---------- The data ----------
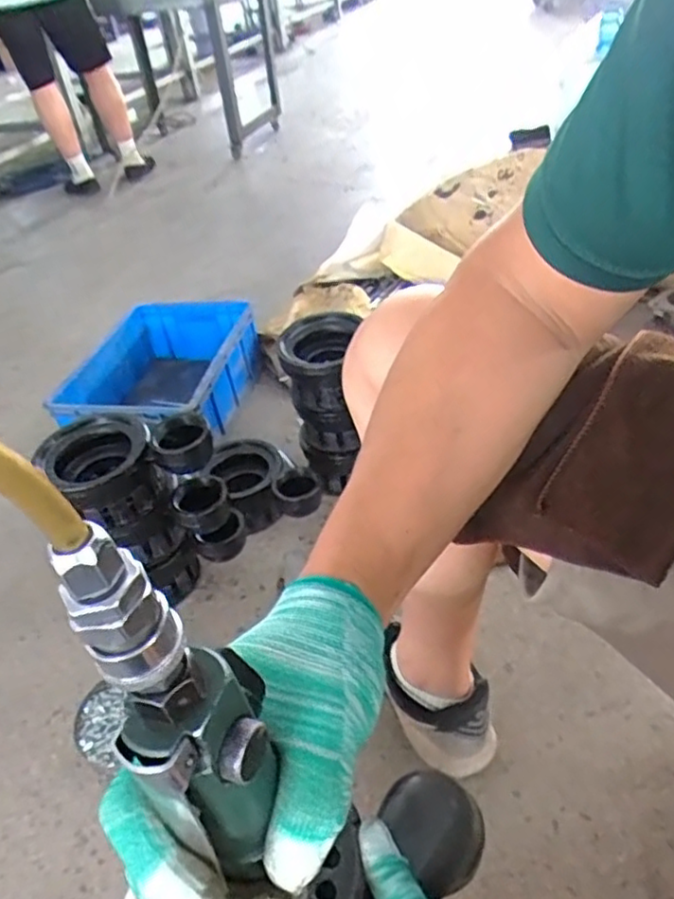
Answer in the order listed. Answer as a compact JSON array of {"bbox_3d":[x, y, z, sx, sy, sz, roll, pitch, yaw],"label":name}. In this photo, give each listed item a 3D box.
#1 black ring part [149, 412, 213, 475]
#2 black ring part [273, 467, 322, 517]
[{"bbox_3d":[-0.196,-0.006,0.810,0.074,0.050,0.077,-20,40,-13],"label":"black ring part"},{"bbox_3d":[-0.062,0.067,0.989,0.072,0.047,0.075,-16,39,-9],"label":"black ring part"}]

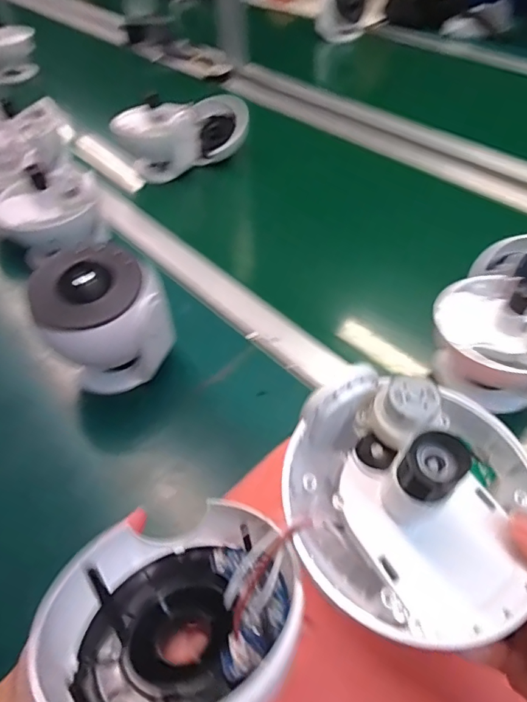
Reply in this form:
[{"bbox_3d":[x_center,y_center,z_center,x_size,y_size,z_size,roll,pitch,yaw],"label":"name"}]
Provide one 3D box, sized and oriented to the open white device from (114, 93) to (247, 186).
[{"bbox_3d":[-0.131,-0.341,0.750,0.198,0.102,0.097,-28,56,-20],"label":"open white device"}]

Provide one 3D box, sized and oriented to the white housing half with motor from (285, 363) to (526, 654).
[{"bbox_3d":[0.070,0.066,0.214,0.115,0.072,0.110,5,50,8],"label":"white housing half with motor"}]

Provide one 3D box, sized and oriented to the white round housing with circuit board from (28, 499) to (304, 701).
[{"bbox_3d":[-0.040,0.122,0.218,0.113,0.079,0.109,-2,49,2],"label":"white round housing with circuit board"}]

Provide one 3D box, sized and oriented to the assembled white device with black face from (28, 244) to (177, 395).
[{"bbox_3d":[-0.150,-0.026,0.456,0.110,0.116,0.094,-28,56,-20],"label":"assembled white device with black face"}]

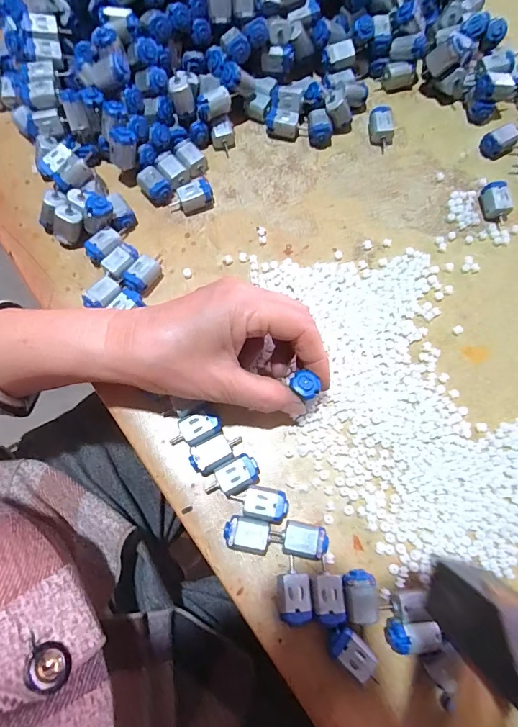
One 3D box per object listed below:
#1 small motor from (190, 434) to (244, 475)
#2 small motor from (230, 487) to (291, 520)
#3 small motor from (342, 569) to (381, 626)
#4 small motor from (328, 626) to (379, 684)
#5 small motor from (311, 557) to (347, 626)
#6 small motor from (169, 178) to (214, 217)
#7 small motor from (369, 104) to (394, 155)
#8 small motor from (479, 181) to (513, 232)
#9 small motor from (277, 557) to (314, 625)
[{"bbox_3d":[-0.028,0.060,0.273,0.035,0.013,0.020,-28,74,-8],"label":"small motor"},{"bbox_3d":[0.001,0.090,0.264,0.036,0.013,0.018,7,72,3],"label":"small motor"},{"bbox_3d":[0.061,0.140,0.247,0.019,0.017,0.028,-6,72,-2],"label":"small motor"},{"bbox_3d":[0.054,0.166,0.236,0.031,0.012,0.017,41,77,12],"label":"small motor"},{"bbox_3d":[0.041,0.138,0.248,0.018,0.016,0.031,-5,72,-1],"label":"small motor"},{"bbox_3d":[-0.055,-0.133,0.334,0.035,0.019,0.018,-20,73,-6],"label":"small motor"},{"bbox_3d":[0.106,-0.203,0.355,0.019,0.018,0.031,-2,72,-1],"label":"small motor"},{"bbox_3d":[0.194,-0.129,0.333,0.017,0.017,0.034,-13,73,-4],"label":"small motor"},{"bbox_3d":[0.021,0.136,0.247,0.019,0.018,0.032,-4,72,-1],"label":"small motor"}]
----------
▶ Your assignment:
Here the job is to copy the stretch of records from the line containing "#1 black ring part [149, 412, 213, 475]" through the line containing "Reply in this", word for word. Leave every picture out.

▶ Answer box:
#1 black ring part [149, 412, 213, 475]
#2 black ring part [273, 467, 322, 517]
[{"bbox_3d":[-0.196,-0.006,0.810,0.074,0.050,0.077,-20,40,-13],"label":"black ring part"},{"bbox_3d":[-0.062,0.067,0.989,0.072,0.047,0.075,-16,39,-9],"label":"black ring part"}]

Reply in this form:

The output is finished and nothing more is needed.